* _ACTIVITY LIST_:
1. Transcribe the passage from the article on Apple's ResearchKit that begins at the words "Apple is just" and ends after the words "future, Caressi said.".
2. In the article on Apple's ResearchKit, what position does Greg Caressi hold at Frost & Sullivan?
3. Resume the article on Apple's ResearchKit from where it stops.

* _EXTRACTED TEXT_:
--- START ---
Apple’s ResearchKit will collect real-time clinical data at home |

Apple’s ResearchKit will collect real-time clinical data at home

iPhone home researchHow Apple’s ResearchKit Could Support Device Makers in Conducting Clinical Trials (emdt)

Apple says its ResearchKit software will enable researchers and healthcare professionals to gather information on a scale that the company says could potentially reach “hundreds of millions of users.”

“It is already happening to a large degree,” Greg Caressi, senior vice president, healthcare and life sciences, for Frost & Sullivan, told European Medical Device Technology. “Device makers are creating products that can be used by consumers in their homes to support remote monitoring applications.”

ResearchKit is used with Apple’s iPhone for access to an individual’s health data in real time, such as weight, blood pressure, glucose levels, and asthma inhaler use. ResearchKit can also access the iPhone’s accelerometer, microphone, gyroscope, and GPS sensors to gain insight into a patient’s gait, motor impairment, fitness, speech, and memory to test and monitor diseases such as Parkinson’s.

The main feature of ResearchKit is to support companies to carry out clinical trials and healthcare professionals to collect information on a much larger and more efficient scale from individuals on a daily basis than they could in the past, Caressi said. “Rather than filling out paper forms, or showing up at the research center once a week, month, etc. individuals that are part of the subject pool for a trial can report information electronically via their own device,” Caressi said. “This will enable collection of more frequent (and theoretically more accurate) data to support research by pharma and medical device companies, as well as academic medical centers.  Remote monitoring devices that might be used to check a patient’s biometrics can automatically be uploaded and transmitted to researchers for people involved in trials, which creates better data than patient entered logs often used in trials, or less frequent readings taken in clinical settings when patients come in.”

Apple is just beginning to form partnerships with research organizations, which already include American Heart Association, ULCL Jonsson Cancer Center, Weill Cornell Medical College in conjunction with to Mount Sinai in N.Y., , and other academic medical centers, while numerous other research partners and private firms will likely use ResearchKit in the future, Caressi said.

However, a potential drawback is that despite the several hundred million iPhone users who could potentially use ResearchKit, they do not necessarily form a sufficiently diverse demographic group for research purposes. “Drawbacks are the requirement to use an Apple smart phone or tablet, which limits the patient pool,” Caressi said. “However, the possibility of skewing results to a less diverse set of users is offset by the wider pool of subjects you can now draw on, however.  Eventually, these tools could be used to both recruit individuals into trials more rapidly and to expand the reach of trials to those outside of limited geographic areas where patients are near research centers (big hurdles and costs in running trials), as well as in collecting better data and more frequent data that will help understand trial results sooner and with more accuracy.”
--- END ---
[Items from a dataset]
--- START ---
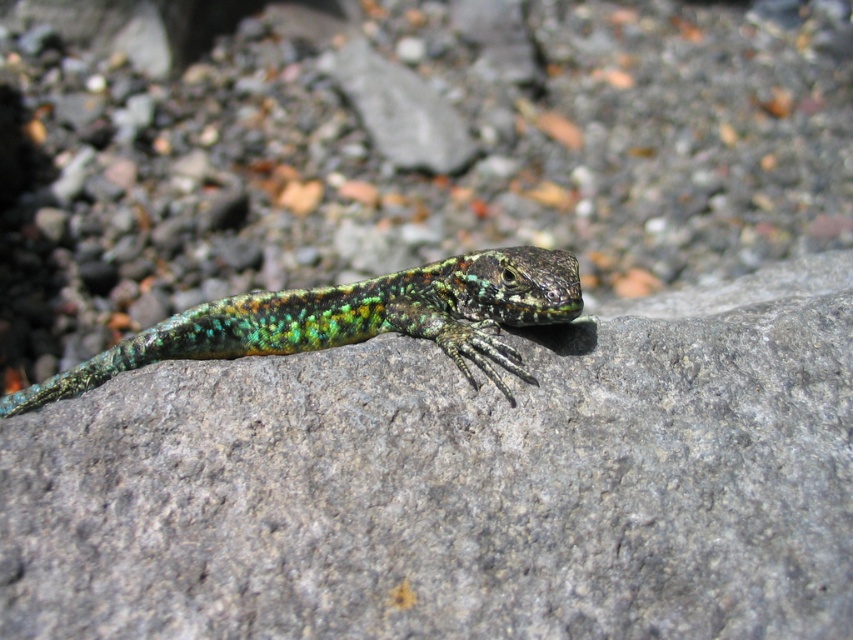
You are a photographer trying to capture the lizard on the rock. You notice two points marked on your screen at coordinates point [828,436] and point [506,321]. To ensure the lizard stays in focus, you need to know which point is closer to the camera. Which point is closer?

Point [828,436] is in front of point [506,321], so it is closer to the camera.

You are a geologist examining the image. You notice a point at coordinates (459, 483). What is located at that point?

At point (459, 483) lies green speckled rock at center.

Please provide the coordinates of the green speckled rock at center in the image. The coordinate system has the origin at the bottom left corner of the image, with the x and y axes increasing to the right and upward respectively.

The green speckled rock at center is located at coordinates approximately 0.756 on the x axis and 0.539 on the y axis.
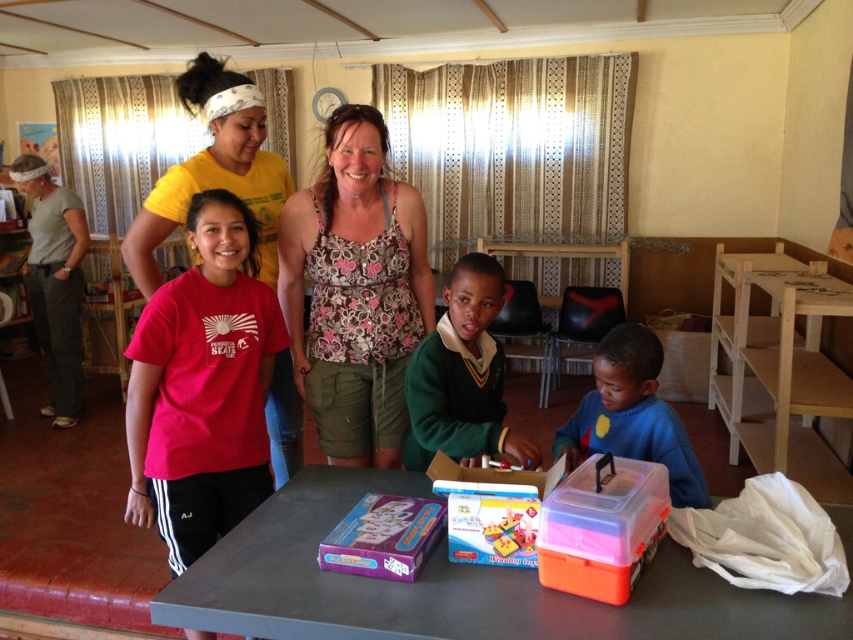
Which is behind, point (751, 452) or point (515, 524)?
--- END ---
* _ANSWERS TO EACH TASK_:
1.
Apple is just beginning to form partnerships with research organizations, which already include American Heart Association, ULCL Jonsson Cancer Center, Weill Cornell Medical College in conjunction with to Mount Sinai in N.Y., , and other academic medical centers, while numerous other research partners and private firms will likely use ResearchKit in the future, Caressi said.

2. Senior vice president, healthcare and life sciences.

3.
Apple is obviously betting that ResearchKit could help boost its iPhone and other device sales. “Apple would like to see this drive device sales, as researchers could even purchase devices to send to patients in a kit with other remote monitoring tools as part of the trial,” Caressi said.

Other device makers will likely follow Apple’s lead. Already, Qualcomm Life and Novartis have formed a similar partnership.

More medical device makers will almost inevitably seek more opportunities to design devices that “communicate wirelessly to a smart phone, which acts as a transmission hub to relay information back to clinicians or remote patient monitoring services providers,” Caressi said. Connected “use-at-home” devices will increasingly include weight scales, blood glucose monitors, inhalers, blood pressure cuffs, pulse oximetry meters, and even ECGs, Caressi said.

Researchers in the United States have already announced ResearchKit projects. The Share the Journey app, developed by the Dana-Farber Cancer Institute, Penn Medicine, Sage Bionetworks, and UCLA’s Jonsson Comprehensive Cancer Center, will use the software for a research project to help understand why some breast cancer survivors recover faster than others, why their symptoms vary over time, and what can be done to improve symptoms, according to Apple.

Developed by Stanford Medicine, the MyHeart Counts app measures activity and uses risk factor and survey information to help researchers more accurately evaluate how a participant’s activity and lifestyle relate to cardiovascular health. According to Apple, Massachusetts General Hospital developed the GlucoSuccess app to understand how various aspects of a person’s life—diet, physical activity and medications—affect blood glucose levels.